One way to look at it is this: if y= mx+ b is the equation of a line, then the slope, m, is the tangent of the angle, \theta, the line makes with the x-axis. If two lines are perpendicular then they form a right triangle with the x-axis as hypotenuse. The angle one of the lines makes with the x- axis, say \theta, will be acute, the other, \phi, will be obtuse.
Looking over this I see I have used the wrong words. I meant that one will be less that or equal to 45 degrees, the other larger than or equal to 45 degrees.
The angles inside that right triangle will be \theta and \pi- \phi and we must have \theta+ (\pi- \phi)= \pi/2 so that \phi- \theta= \pi/2.
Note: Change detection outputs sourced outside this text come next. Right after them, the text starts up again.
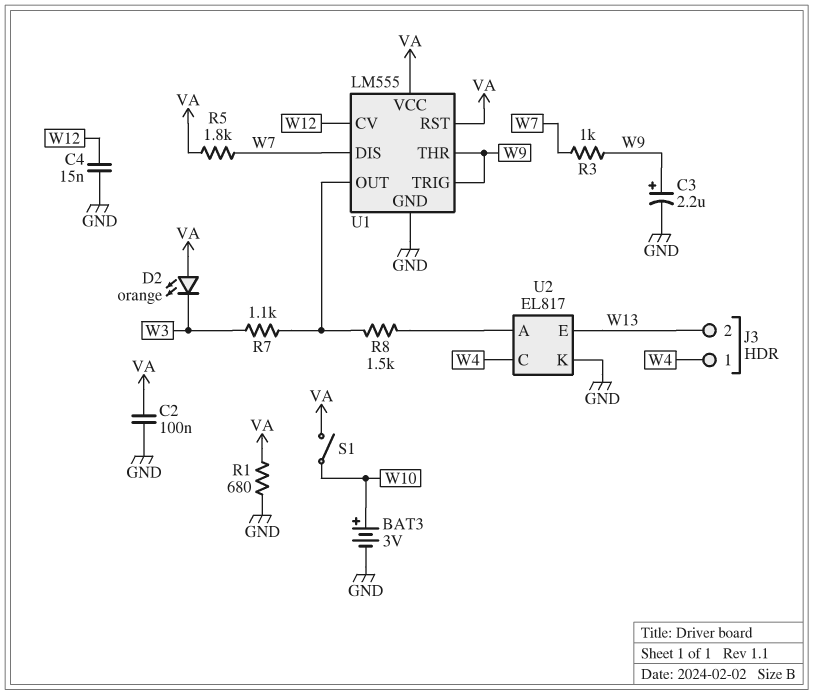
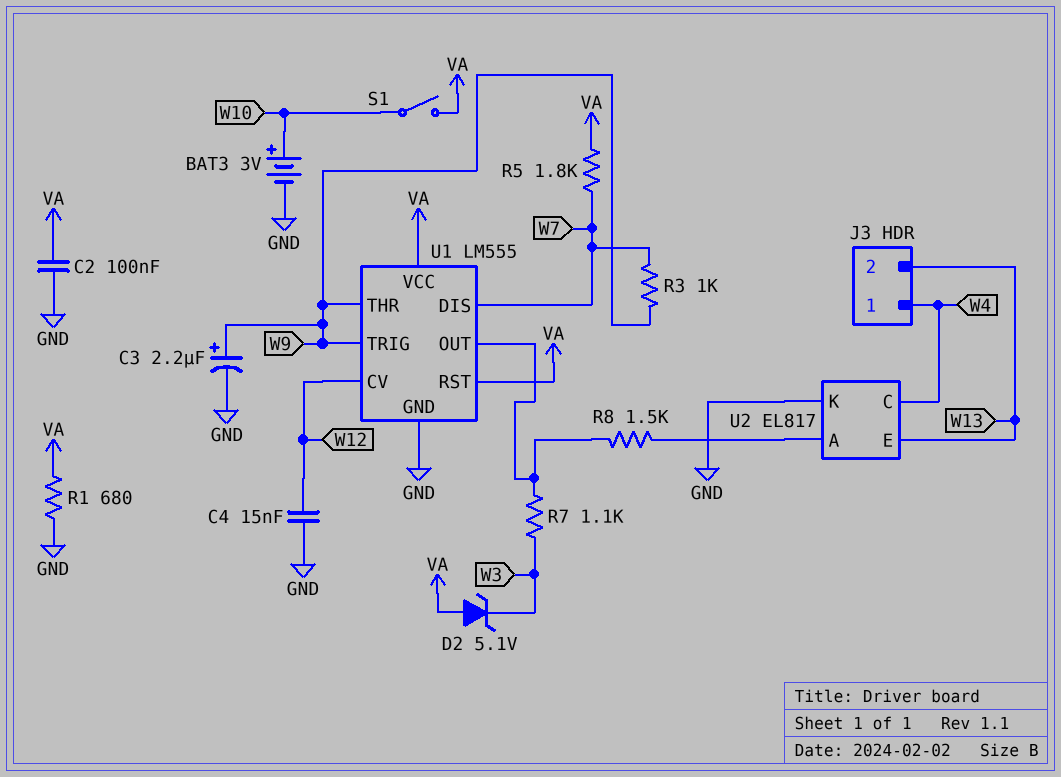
D2: LED orange (A VA, K W3) -> zener 5.1V (A VA, K W3)

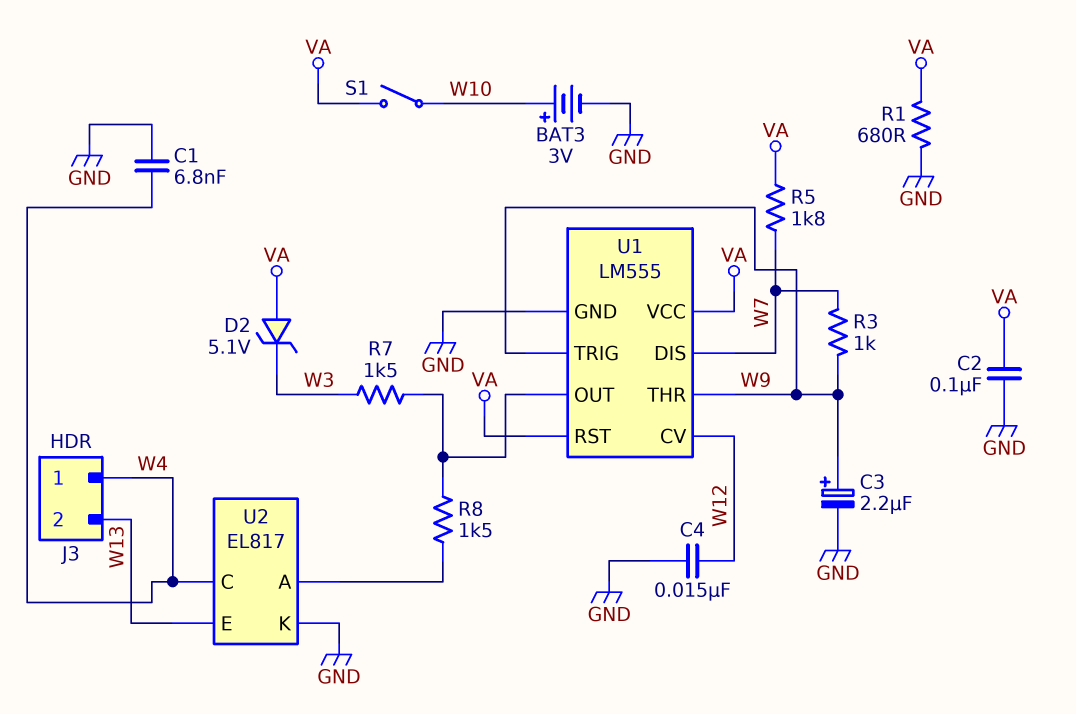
C1: none -> 6.8nF (GND, W4)
R7: 1.1k (U1/OUT, W3) -> 1.5k (U1/OUT, W3)

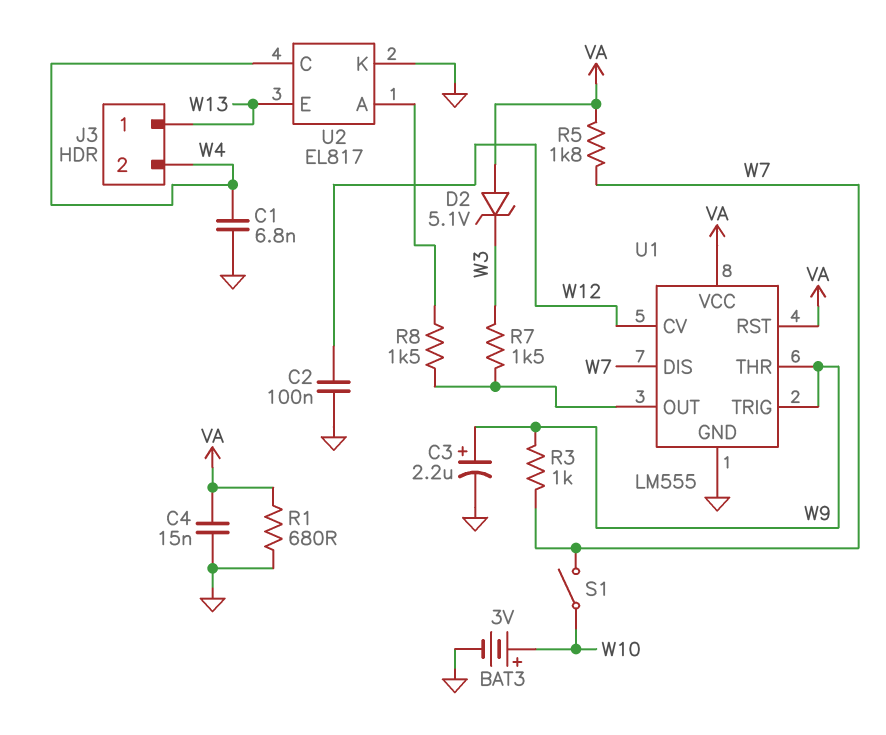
C2: 100nF (GND, VA) -> 100nF (GND, W12)
C4: 15nF (GND, W12) -> 15nF (GND, VA)
J3 pin 1: W4 -> W13
J3 pin 2: W13 -> W4
S1: switch (VA, W10) -> switch (W7, W10)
Now use tan(a+ b)= \frac{tan(a)+ tan(b)}{1- tan(a)tan(b)} with a= \phi and b= -\theta:
tan(\phi- \theta)= \frac{tan(\phi)- tan(\theta)}{1+ tan(\phi)tan(\theta)}= tan\left(\frac{\pi}{2}\right)
But tan(\pi/2) is undefined! We must have the fraction on the left undefined which means the denominator must be 0: 1+ tan(\theta)tan(\phi)= 0 so that tan(\theta)tan(\phi)= -1 and that last is just "mm'= -1".